# Did anyone have this issue with transferring du services?



## xxxxxxxxxxxxxxxxxStewartC (Mar 3, 2012)

Against my better judgement and for the terrible reason that it's better to stick with the devil you know I decided to transfer my du broadband and TV to our new place in Arabian Ranches. I checked with du what documentation they would need and sent it off today by email.

They have now come up with something new that we need and about which they didn't tell us:

"Kindly note in addition to the attached documents we also need the RERA certificate (registration of the tenancy contract at the Real Estate Regulatory Agency is now mandatory as per UAE regulation). This certificate is an attestation that your tenancy contract has been registered at the Real Estate Regulatory Agency (RERA). To obtain the certificate you need to: 

· Get your tenancy contract registered 

· Ask for the certification copy."

Has anyone else come across this? Is there an alternative broadband service at AR as I've just about had enough of this terrible, terrible company?


----------



## m1key (Jun 29, 2011)

Nope. It is Du, or 3g/4g. You need to get your tenancy EJARI registered anyway, so it just means a short delay whilst you get that done.

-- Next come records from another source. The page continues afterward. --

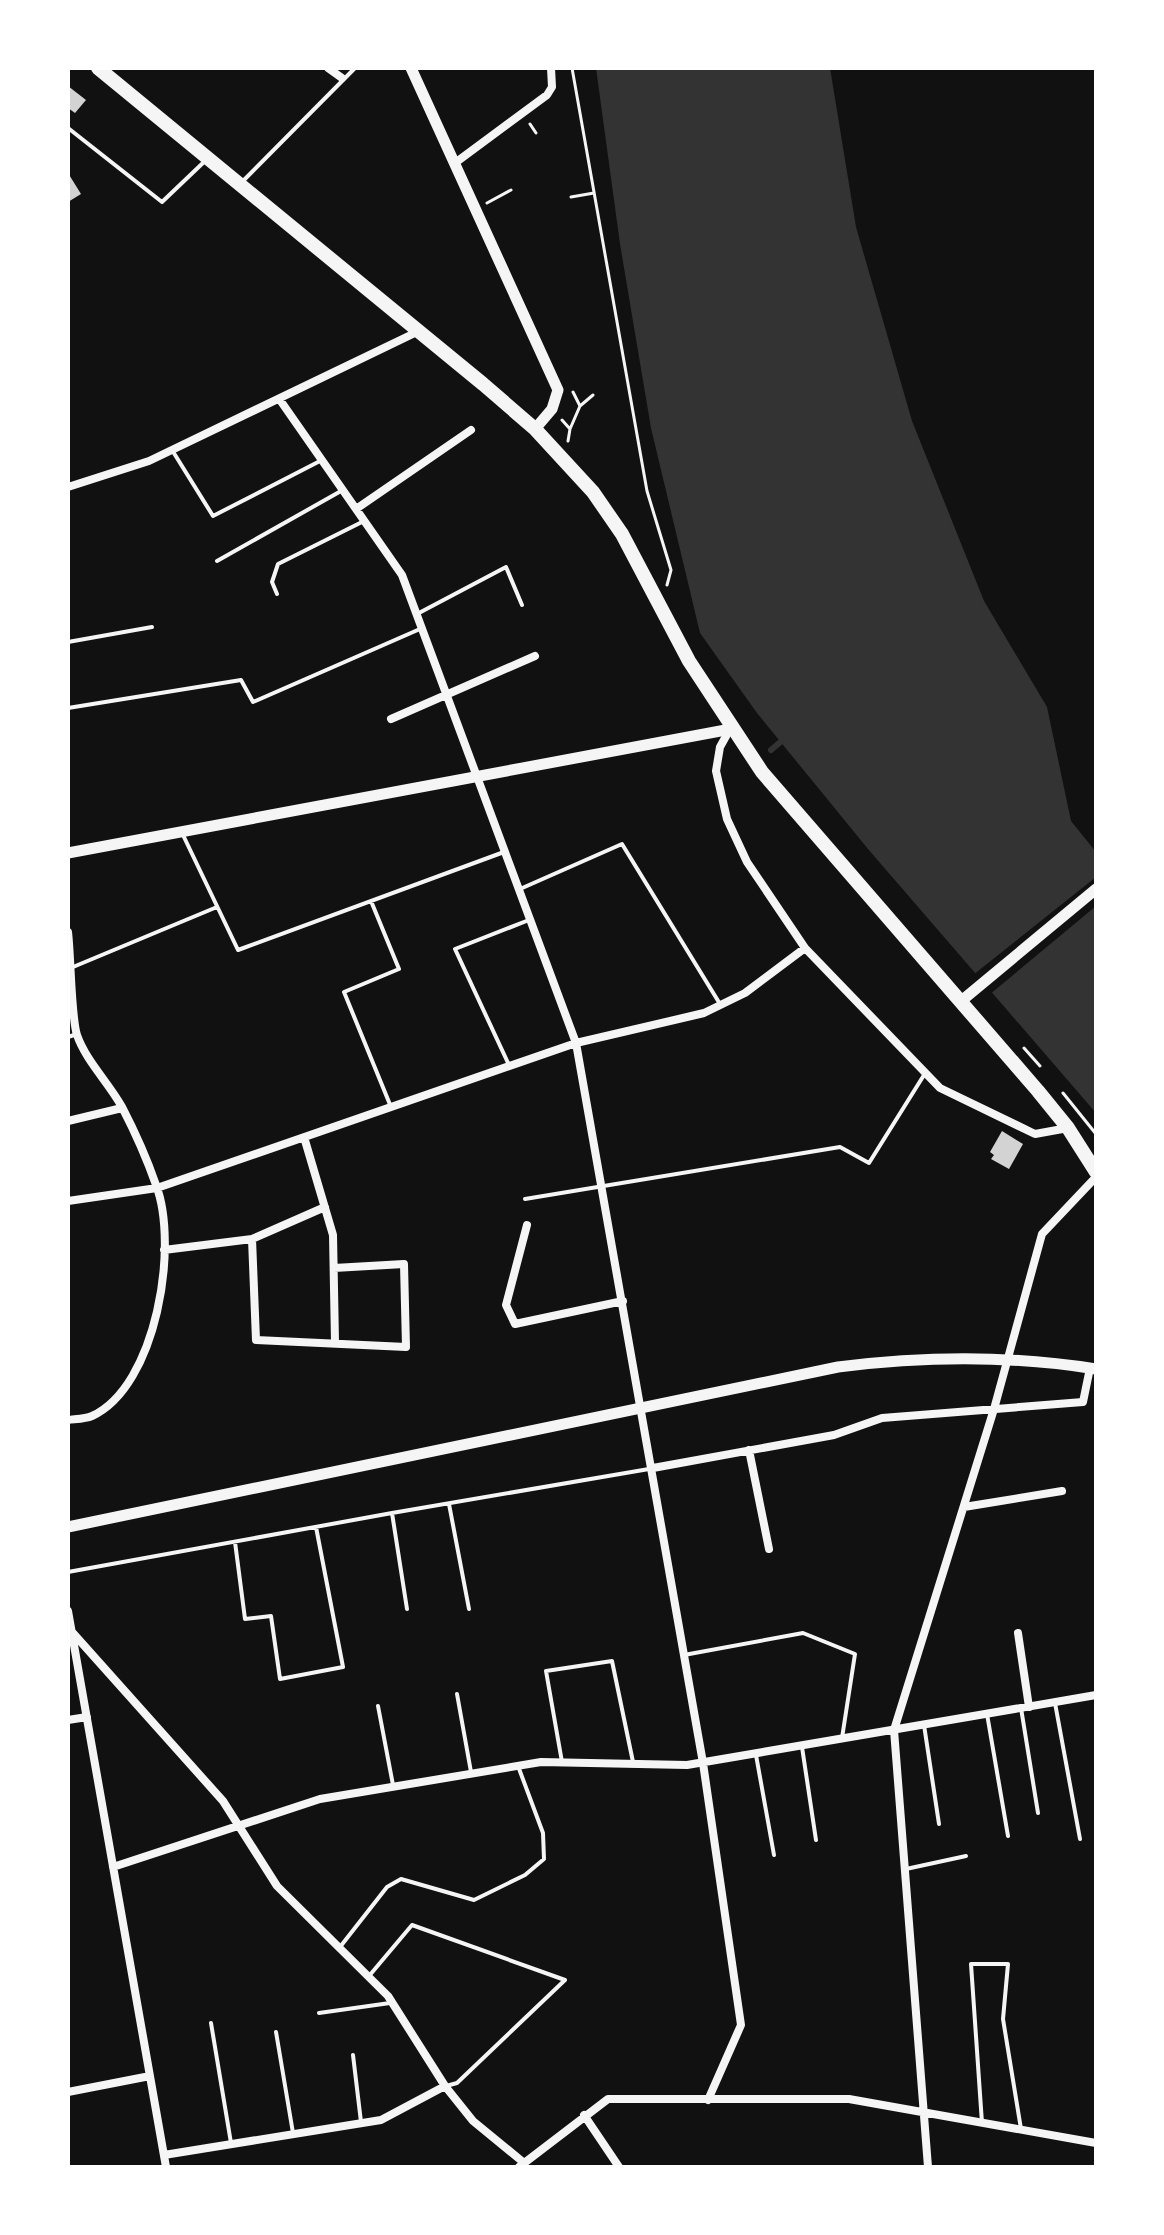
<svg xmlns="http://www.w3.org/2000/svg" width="1164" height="2235" font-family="'Archivo Narrow',sans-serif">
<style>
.water{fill:#333}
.pier{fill:#111}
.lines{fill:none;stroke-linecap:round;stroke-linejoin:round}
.stream{stroke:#333;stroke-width:6}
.building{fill:#d3d3d3}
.path{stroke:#f5f5f5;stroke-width:3}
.service{stroke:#f5f5f5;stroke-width:4}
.minor{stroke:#f5f5f5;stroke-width:8}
.tertiary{stroke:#f5f5f5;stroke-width:11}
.primary{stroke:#f5f5f5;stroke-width:14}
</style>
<rect width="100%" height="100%" fill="#111"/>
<!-- water -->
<path class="water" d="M 596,68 L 830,68 L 856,227 L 912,421 L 984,601 L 1047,707 L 1071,821 L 1096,852 L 1096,1113 L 868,849 L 757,713 L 700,633 L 651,428 L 620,244 Z"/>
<!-- pier -->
<path class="pier" d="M 1096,877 L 1096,906 L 989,995 L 973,975 Z"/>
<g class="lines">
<!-- stream -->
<path class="stream" d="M 771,750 L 785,738"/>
</g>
<!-- building -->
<path class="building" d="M 68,86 L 86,100 L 75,113 L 68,108 Z
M 68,173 L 81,194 L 68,202 Z
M 1002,1131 L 1023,1144 L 1009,1169 L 991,1159 L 994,1155 L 990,1152 Z"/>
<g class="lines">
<!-- path -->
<path class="path" d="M 572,68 L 647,491 L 671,570 L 667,585
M 530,124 L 536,133
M 571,197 L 594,193
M 487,203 L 511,190
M 580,406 L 593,395
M 562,420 L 570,429 L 568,441
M 570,429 L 580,406 L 573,392
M 1024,1048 L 1040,1066
M 1063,1093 L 1096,1134"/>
<!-- service -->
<path class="service" d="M 68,128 L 162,202 L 205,161
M 241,183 L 355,68
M 172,450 L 213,516 L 320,461
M 217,561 L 341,491
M 277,594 L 272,582 L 278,564 L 362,522
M 417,614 L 506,567 L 522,605
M 68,642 L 152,627
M 68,708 L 241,680 L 253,702 L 420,629
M 183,835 L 238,950 L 504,852
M 520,889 L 622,844 L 720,1004
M 371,901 L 399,969 L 344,992 L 391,1107
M 73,967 L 217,907
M 68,1037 L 77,1034
M 509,1065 L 455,949 L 529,920
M 525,1199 L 840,1147 L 869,1163 L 924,1075
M 449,1504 L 469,1609
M 235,1542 L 245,1619 L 271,1616 L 280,1679 L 343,1667 L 316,1527
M 68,1572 L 392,1513
M 407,1609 L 392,1513 L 649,1469
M 684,1655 L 803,1633 L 855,1654 L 842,1738
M 457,1694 L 471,1772
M 1055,1703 L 1080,1839
M 378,1706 L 393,1785
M 1021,1708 L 1038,1813
M 987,1714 L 1008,1836
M 924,1725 L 939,1824
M 802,1747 L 816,1840
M 756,1755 L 774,1855
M 562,1762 L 546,1671 L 612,1661 L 633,1762
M 906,1869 L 966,1856
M 340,1947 L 387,1887 L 401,1879 L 474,1900 L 525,1875 L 544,1859 L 543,1833 L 518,1766
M 369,1976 L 412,1925 L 565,1980 L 457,2083 L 446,2086
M 319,2013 L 390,2003
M 211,2023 L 231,2143
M 276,2032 L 293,2133
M 353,2055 L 361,2122
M 982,2123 L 971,1964 L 1008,1964 L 1003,2019 L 1021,2129"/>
<!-- minor -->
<path class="minor" d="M 328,68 L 342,78
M 455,163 L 547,95 L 552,87 L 551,68
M 280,400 L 402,575 L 576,1043 L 703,1763 L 741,2025 L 708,2100
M 68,487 L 149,461 L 419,331
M 356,509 L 471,430
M 391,719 L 535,656
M 730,729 L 720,747 L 716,771 L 727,819 L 747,862 L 805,948 L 940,1088 L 1035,1134 L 1068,1128
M 68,932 C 71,957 71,1017 77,1035 C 86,1061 109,1083 122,1107 C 135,1132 147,1159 156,1185 C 179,1245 157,1386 92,1416 C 85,1419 75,1419 68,1420
M 68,1121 L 122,1108
M 304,1137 L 333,1235 L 335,1342
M 68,1201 L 157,1188 L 576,1043 L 704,1013 L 745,993 L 805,948
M 527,1225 L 506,1305 L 515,1324 L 623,1301
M 252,1239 L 256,1340 L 406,1347 L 404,1264 L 334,1268
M 164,1250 L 252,1239 L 325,1207
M 749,1450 L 769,1549
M 653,1468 L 834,1435 L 882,1418 L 1083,1402 L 1090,1368
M 964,1507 L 1062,1491
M 68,1611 L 166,2167
M 72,1632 L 223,1801 L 277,1886 L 388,1996 L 445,2086 L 473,2121 L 523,2162
M 1018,1633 L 1029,1707
M 68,1720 L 87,1717
M 113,1867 L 320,1799 L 541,1762 L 687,1765 L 1096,1695
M 68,2092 L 150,2076
M 584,2115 L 619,2167
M 164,2155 L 381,2120 L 445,2086
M 519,2167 L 608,2099 L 849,2099 L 1096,2143
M 928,2167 L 894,1730 L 994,1409 L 1042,1234 L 1096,1177"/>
<!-- tertiary -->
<path class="tertiary" d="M 411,68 L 558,390 L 552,409 L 535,429
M 68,853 L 731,729
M 960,1002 L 1096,889
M 68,1527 L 838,1367 C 926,1356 1009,1355 1096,1369"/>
<!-- primary -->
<path class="primary" d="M 98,68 L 483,384 L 535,429 L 593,492 L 622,534 L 689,661 L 762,772 L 1038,1091 L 1068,1128 L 1096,1172"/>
</g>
<!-- border -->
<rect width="1164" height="2235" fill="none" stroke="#ffffff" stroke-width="140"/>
</svg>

PS - Du are crap, but so is Etisalat...


----------



## xxxxxxxxxxxxxxxxxStewartC (Mar 3, 2012)

m1key said:


> Nope. It is Du, or 3g/4g. You need to get your tenancy EJARI registered anyway, so it just means a short delay whilst you get that done.
> 
> PS - Du are crap, but so is Etisalat...


Thanks. Why didn't they tell us? Why don't they have a web page that tells you what's necessary when you move? We had a tight moving schedule in place around work and other things. Really considering not having TV or broadband. Who needs it, really?


----------



## m1key (Jun 29, 2011)

StewartC said:


> Thanks. Why didn't they tell us? Why don't they have a web page that tells you what's necessary when you move? We had a tight moving schedule in place around work and other things. Really considering not having TV or broadband. Who needs it, really?


Helpfulness is not a priority here I'm afraid. In fact, I've come to the conclusion it is a dirty word for the majority. A company that has clear and concise information, sensible policies and pricing would clean up given half a chance.

If you have the documentation, you should be able to get the Ejari done on Sunday. The landlord can do it online if you can persuade him. 160 AED it costs.

Good luck...


----------